La Verità merita l’onore e l’amore più grandi, perché non è un concetto vago, ma una Persona.
Nostro Signore Gesù Cristo proclama, con la sua Parola eterna: «Io sono la via, la verità e la vita» (Gv 14, 6).
Amare la Verità è amare il Signore Gesù. Amarla meno è amare meno Gesù.
Gesù affronta i giudei miscredenti dicendo loro: «Ma intanto cercate di uccidermi perché la mia parola non trova posto in voi» (Gv 8, 37). I miscredenti non amavano e non amano Gesù.
E noi? Quanto amiamo Gesù, e quanto dunque la Verità? Abbiamo sete della Verità?
Che grazia, poter conoscere una persona che ha sete della Verità! È di persone così che parla Gesù, quando annuncia: «Beati quelli che hanno fame e sete della giustizia, perché saranno saziati» (Mt 5, 6). Verità e Giustizia di Dio sono l’una il presupposto dell’altra.
Chi non ama la Verità, o non l’ama abbastanza, non adempie tutto ciò che è giusto agli occhi di Dio.
Il poco o nessun amore per la Verità non può essere giustificato, eppure lo si può ben comprendere. In un mondo alla fine, portato sull’orlo della distruzione dai peccati umani, quale posto può esserci per la Verità?
Come racconta la parabola evangelica, l’umanità ha già mandato a dire al Signore della Vita: «Non vogliamo che costui venga a regnare su di noi» (Lc 19, 14). Ma il Signore ritornerà «nella gloria del Padre suo, con i suoi angeli, e renderà a ciascuno secondo le sue azioni» (Mt 16, 27).
Tuttavia, guardando al mondo attuale, pensiamo a come crescono i figli. In famiglie devastate dalla superbia, dall’impurità, dall’odio, dalla tiepidezza, dal rifiuto della procreazione, cosa ne è dei figli?
C’è davvero da stupirsi che i nostri conoscenti e mezzi amici non accolgano la Verità, quando la porgiamo a loro come un dono bellissimo?

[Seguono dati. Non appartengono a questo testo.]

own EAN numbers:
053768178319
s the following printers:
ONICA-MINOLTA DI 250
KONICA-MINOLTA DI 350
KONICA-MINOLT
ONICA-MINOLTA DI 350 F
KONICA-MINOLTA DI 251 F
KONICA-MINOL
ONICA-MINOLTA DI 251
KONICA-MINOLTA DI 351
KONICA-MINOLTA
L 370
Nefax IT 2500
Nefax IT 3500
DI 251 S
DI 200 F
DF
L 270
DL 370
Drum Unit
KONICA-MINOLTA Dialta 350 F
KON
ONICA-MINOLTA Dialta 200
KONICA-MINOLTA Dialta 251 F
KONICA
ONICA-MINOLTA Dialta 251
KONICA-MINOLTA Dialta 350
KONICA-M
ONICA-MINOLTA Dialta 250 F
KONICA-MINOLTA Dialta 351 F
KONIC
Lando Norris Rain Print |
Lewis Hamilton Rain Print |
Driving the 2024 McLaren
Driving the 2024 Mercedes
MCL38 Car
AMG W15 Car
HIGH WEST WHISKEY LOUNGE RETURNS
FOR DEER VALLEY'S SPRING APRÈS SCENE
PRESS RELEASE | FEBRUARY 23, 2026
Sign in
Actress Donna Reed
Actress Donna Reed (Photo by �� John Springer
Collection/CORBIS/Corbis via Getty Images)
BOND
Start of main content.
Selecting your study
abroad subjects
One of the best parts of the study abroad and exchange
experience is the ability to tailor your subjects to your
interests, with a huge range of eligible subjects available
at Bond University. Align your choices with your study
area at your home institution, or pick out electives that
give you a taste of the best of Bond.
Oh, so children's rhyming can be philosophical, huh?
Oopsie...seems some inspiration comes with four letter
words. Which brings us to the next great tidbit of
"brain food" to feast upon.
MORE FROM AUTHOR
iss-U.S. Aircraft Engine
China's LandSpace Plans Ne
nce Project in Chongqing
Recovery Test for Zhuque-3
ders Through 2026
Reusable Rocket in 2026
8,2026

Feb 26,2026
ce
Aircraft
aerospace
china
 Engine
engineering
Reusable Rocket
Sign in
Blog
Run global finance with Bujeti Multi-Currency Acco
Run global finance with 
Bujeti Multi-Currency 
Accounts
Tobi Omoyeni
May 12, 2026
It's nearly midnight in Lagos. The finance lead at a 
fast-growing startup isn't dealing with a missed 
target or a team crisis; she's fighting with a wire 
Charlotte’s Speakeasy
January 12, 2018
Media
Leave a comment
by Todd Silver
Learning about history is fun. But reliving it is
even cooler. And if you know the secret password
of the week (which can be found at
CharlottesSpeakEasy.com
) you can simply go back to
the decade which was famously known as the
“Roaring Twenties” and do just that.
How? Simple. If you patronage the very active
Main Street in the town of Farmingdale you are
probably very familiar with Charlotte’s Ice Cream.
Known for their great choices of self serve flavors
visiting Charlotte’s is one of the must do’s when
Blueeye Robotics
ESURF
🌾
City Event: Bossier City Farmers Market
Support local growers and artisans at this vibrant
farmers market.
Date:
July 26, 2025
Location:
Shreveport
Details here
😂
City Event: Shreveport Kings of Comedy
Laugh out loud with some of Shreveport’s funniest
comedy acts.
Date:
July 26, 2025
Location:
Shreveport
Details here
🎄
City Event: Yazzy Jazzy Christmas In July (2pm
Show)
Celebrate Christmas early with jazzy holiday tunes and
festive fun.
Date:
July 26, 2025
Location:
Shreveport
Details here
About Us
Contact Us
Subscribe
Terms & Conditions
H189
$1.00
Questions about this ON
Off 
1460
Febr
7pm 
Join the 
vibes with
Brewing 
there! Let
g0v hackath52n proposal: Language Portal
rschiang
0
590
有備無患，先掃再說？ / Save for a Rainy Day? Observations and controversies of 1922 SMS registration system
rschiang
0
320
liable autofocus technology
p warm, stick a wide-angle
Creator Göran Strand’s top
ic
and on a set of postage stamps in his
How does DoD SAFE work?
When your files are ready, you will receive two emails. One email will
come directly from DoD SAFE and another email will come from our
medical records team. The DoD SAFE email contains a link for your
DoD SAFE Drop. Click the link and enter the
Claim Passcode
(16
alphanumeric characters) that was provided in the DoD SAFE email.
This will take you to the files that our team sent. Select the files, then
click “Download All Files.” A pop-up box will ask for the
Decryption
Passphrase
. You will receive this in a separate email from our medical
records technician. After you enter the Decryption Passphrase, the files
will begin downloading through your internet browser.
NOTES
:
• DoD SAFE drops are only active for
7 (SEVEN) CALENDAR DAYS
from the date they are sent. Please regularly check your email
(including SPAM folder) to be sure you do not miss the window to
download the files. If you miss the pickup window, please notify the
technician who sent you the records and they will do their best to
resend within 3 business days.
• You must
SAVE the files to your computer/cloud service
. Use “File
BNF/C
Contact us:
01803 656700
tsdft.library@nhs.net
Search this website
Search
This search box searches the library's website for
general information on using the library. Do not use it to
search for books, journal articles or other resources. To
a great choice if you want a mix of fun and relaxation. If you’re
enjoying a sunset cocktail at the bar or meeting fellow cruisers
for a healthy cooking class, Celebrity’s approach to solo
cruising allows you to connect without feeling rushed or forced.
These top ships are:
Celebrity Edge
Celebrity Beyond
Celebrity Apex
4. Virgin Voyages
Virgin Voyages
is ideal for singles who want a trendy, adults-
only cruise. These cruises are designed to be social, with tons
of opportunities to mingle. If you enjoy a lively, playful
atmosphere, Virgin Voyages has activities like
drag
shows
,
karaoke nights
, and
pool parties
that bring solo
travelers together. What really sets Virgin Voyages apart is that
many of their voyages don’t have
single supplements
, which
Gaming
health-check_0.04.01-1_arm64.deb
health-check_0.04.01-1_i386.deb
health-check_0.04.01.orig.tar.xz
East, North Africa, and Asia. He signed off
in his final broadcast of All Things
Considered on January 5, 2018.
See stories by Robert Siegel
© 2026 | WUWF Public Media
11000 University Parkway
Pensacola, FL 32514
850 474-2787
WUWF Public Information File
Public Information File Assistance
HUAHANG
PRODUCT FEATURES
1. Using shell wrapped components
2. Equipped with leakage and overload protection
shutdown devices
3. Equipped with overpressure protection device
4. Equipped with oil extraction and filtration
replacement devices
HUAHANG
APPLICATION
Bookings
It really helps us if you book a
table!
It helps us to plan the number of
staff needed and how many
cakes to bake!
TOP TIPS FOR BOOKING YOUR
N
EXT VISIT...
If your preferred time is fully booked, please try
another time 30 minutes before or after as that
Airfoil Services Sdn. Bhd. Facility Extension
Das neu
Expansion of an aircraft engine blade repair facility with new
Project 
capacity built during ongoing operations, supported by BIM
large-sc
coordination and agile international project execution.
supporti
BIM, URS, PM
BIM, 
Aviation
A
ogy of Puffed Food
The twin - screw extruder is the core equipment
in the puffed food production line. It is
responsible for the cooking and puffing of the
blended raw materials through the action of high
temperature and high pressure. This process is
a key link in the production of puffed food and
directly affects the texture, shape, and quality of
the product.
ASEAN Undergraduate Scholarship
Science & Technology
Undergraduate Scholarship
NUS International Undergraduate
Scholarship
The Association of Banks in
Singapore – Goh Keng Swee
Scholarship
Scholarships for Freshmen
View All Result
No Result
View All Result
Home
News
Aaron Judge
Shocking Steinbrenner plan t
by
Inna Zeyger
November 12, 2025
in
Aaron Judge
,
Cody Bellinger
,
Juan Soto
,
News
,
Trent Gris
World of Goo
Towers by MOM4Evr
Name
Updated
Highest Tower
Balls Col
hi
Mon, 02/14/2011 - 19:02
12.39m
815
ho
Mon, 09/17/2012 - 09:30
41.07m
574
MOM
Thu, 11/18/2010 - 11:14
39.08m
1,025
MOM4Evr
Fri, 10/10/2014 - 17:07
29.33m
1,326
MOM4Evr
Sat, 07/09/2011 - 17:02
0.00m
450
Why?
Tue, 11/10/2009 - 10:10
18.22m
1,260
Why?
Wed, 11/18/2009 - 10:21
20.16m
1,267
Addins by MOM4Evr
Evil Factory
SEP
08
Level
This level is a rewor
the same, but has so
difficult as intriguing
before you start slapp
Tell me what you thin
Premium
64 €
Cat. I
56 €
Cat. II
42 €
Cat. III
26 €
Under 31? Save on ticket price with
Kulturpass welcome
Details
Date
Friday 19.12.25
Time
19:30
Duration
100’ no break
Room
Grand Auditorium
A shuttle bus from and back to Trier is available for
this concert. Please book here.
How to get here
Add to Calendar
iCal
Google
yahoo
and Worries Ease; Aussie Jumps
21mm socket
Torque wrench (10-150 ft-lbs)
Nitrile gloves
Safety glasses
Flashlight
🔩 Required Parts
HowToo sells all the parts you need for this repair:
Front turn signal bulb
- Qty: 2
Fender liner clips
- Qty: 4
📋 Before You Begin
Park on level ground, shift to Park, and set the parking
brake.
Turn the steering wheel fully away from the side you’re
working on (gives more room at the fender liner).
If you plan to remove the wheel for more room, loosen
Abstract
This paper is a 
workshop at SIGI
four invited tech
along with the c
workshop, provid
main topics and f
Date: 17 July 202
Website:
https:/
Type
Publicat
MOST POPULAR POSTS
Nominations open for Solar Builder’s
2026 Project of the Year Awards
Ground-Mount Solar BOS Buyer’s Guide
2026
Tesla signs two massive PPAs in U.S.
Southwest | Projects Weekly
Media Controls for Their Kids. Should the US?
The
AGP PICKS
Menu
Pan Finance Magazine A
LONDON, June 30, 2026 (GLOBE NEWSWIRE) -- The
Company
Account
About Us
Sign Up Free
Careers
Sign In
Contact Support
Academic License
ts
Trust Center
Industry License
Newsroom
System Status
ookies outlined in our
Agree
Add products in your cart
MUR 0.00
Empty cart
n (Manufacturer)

Pensiamo a quante volte, nell’età delicata dell’infanzia, hanno rivolto ai genitori una domanda di Verità, sentendosi dare un rifiuto, ora dopo ora, giorno dopo giorno. Erano da soli con quei genitori, senza scampo, senza appello, senza nessuno a cui appoggiarsi.
Quell’implacabile “No” alla loro sete di Verità ora lo ripetono alle persone che incontrano, facendo su di loro e sui propri figli quello che loro per primi hanno subìto.
Eppure, conviene perseverare nell’annuncio della Verità. Non tutte le persone, ma alcune di loro sicuramente, prima o poi avranno beneficio dalla nostra testimonianza. La verità ascoltata o letta li aiuterà a dire più facilmente il loro sì a Dio, nell’ora decisiva.
Chiediamo alla Madonna che ci ottenga la grazia di annunciare sempre la Verità. Dobbiamo farlo con il necessario e complementare amore, ma senza lasciarci mai confondere o intimidire.